What if the ordinary things in life suddenly…disappeared? Aila Quinn’s mother, Juliet, has always been a mystery: vibrant yet guarded, she keeps her secrets beyond Aila’s reach. When Juliet dies, Aila and her younger brother Miles are sent to live in Sterling, a rural town far from home—and the place where Juliet grew up. Sterling is a place with mysteries of its own. A place where the experiences that weave life together—scents of flowers and food, reflections from mirrors and lakes, even the ability to dream—vanish every seven years. No one knows what caused these “Disappearances,” or what will slip away next. But Sterling always suspected that Juliet Quinn was somehow responsible—and Aila must bear the brunt of their blame while she follows the chain of literary clues her mother left behind. As the next Disappearance nears, Aila begins to unravel the dual mystery of why the Disappearances happen and who her mother truly was. One thing is clear: Sterling isn’t going to hold on to anyone's secrets for long before it starts giving them up.
Magical realism is a genre that is very hard to execute well. If it is done correctly it opens the door to a whole new world. Done incorrectly the story just seems silly. The ‘Disappearance’ is done so amazingly well that I was entirely enthralled. The story painted vivid pictures in my mind. The scenes are unbelievably detained and brought you into Aila’s world.
I was extremely excited to realize that ‘The Disappearances’ is set in the 1940’s. A time without cell phones, computers, the internet, or even tv. The setting helps to highlight just how out-of-place the ‘disappearances’ are. The time frame also shows how much was sacrificed by everyone during WWII and what a time of uncertainty it was.
The characters of Aila and Miles juxtaposed each other perfectly and I connected with Aila right away. Dr. and Mrs. Cliffton were quirky and fit well with the storyline.
Another element that added a lot to the story is Aila’s quest to figure out who her mother really was and why the ‘disappearances’ are happening.

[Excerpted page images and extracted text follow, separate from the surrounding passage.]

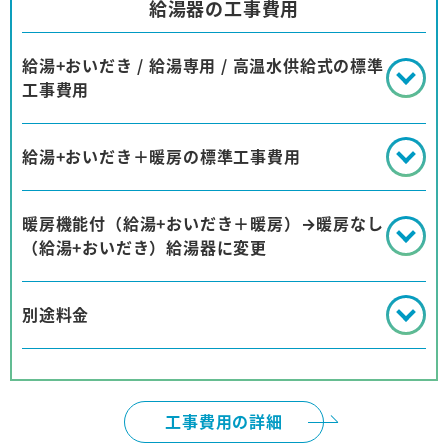
給湯器の工事費用
給湯+おいだき / 給湯専用 / 高温水供給式の標準
工事費用
給湯+おいだき＋暖房の標準工事費用
暖房機能付（給湯+おいだき＋暖房）→暖房なし
（給湯+おいだき）給湯器に変更
別途料金
工事費用の詳細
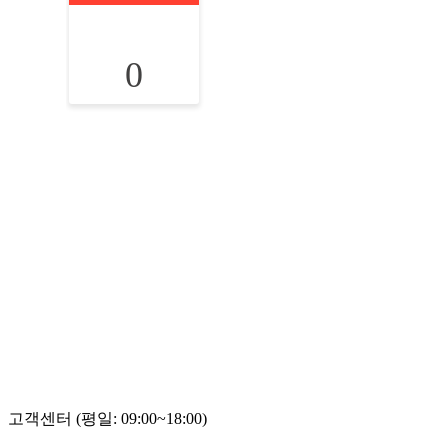
0
고객센터 (평일: 09:00~18:00)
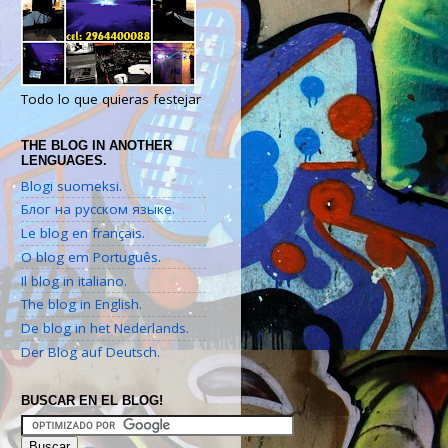
Todo lo que quieras festejar
THE BLOG IN ANOTHER
LENGUAGES.
Blogi suomeksi.
Блог на русском языке.
Le blog en français.
O blog em Português.
Il blog in italiano.
The blog in English.
De blog in het Nederlands.
Der Blog auf Deutsch.
BUSCAR EN EL BLOG!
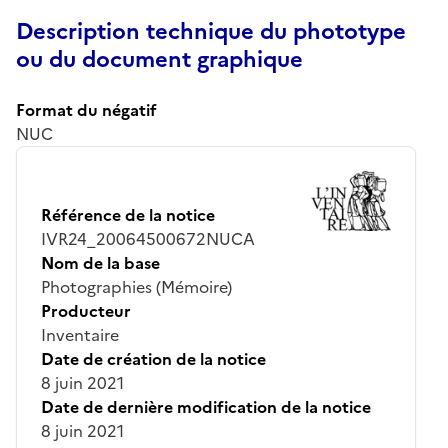
Description technique du phototype
ou du document graphique
Format du négatif
NUC
Référence de la notice
IVR24_20064500672NUCA
Nom de la base
Photographies (Mémoire)
Producteur
Inventaire
Date de création de la notice
8 juin 2021
Date de dernière modification de la notice
8 juin 2021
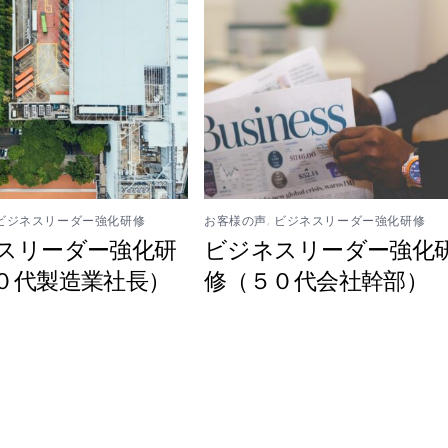
ビジネスリーダー強化研修
お客様の声
,
ビジネスリーダー強化研修
スリーダー強化研
ビジネスリーダー強化
０代製造業社長）
修（５０代会社幹部）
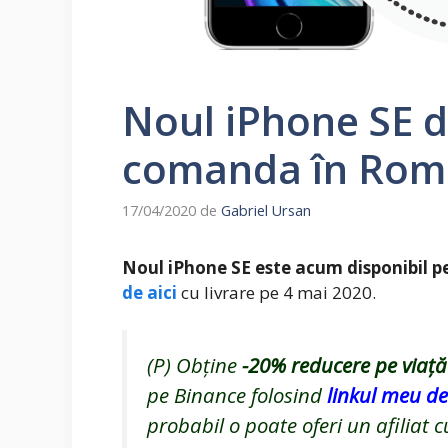
Noul iPhone SE d
comanda în Rom
17/04/2020
de
Gabriel Ursan
Noul iPhone SE este acum disponibil 
de aici
cu livrare pe 4 mai 2020.
(P) Obține
-20%
reducere pe viață
pe Binance folosind
linkul meu de 
probabil o poate oferi un afiliat 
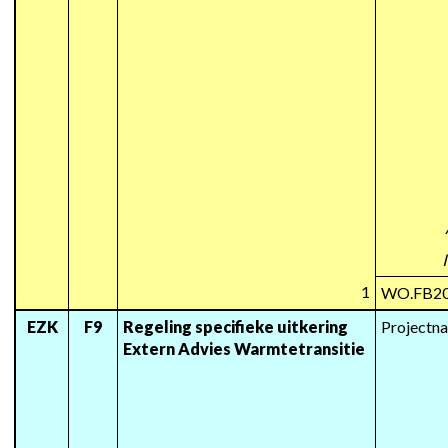
1
WO.FB2
EZK
F9
Regeling specifieke uitkering 
Projectn
Extern Advies Warmtetransitie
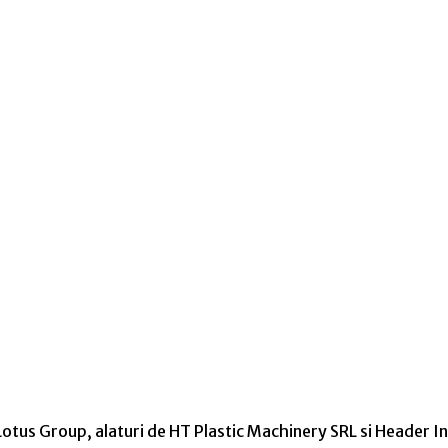
otus Group, alaturi de HT Plastic Machinery SRL si Header I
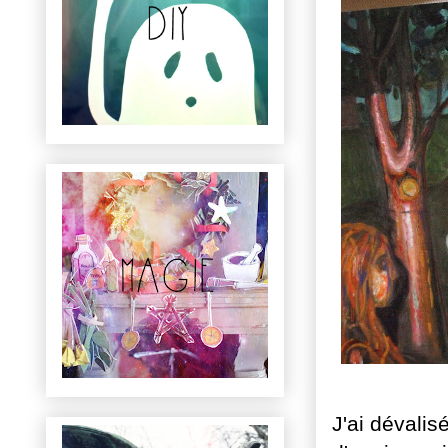
J'ai dévali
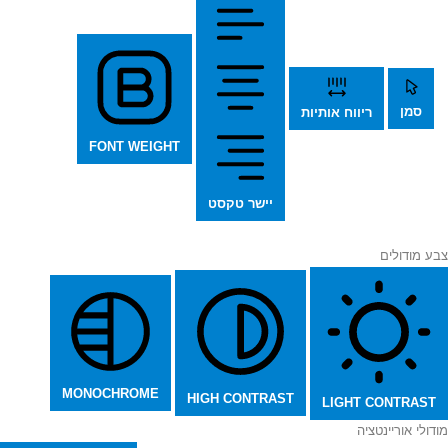
סמן
ריווח אותיות
FONT WEIGHT
יישר טקסט
צבע מודולים
MONOCHROME
HIGH CONTRAST
LIGHT CONTRAST
מודולי אוריינטציה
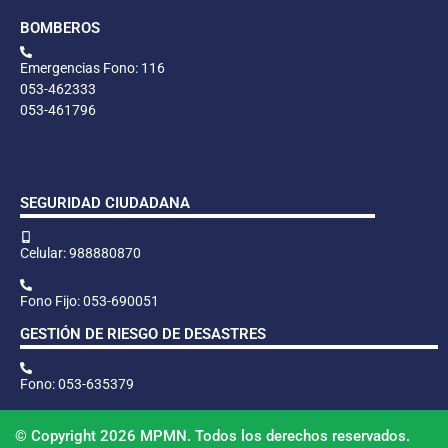
BOMBEROS
Emergencias Fono: 116
053-462333
053-461796
SEGURIDAD CIUDADANA
Celular: 988880870
Fono Fijo: 053-690051
GESTIÓN DE RIESGO DE DESASTRES
Fono: 053-635379
© Copyright 2026 MPMN. Todos los derechos reservados.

Aila does this by following literary clues that her mother left. This adds another dimension to the story and kept me turning pages.
My only real complaint is that the literary clues often left me a little confused. I also had to keep flipping back to remember where specific clues were coming from and what certain terms meant.I would have liked to have a map of the four towns that the story is centered around and perhaps a glossary of various terms.
I absolutely loved ‘The Disappearances’ and can not believe this is Murphy’s début novel. It is not only an amazing story but also makes you stop and appreciate the little things in life that we often take for granted.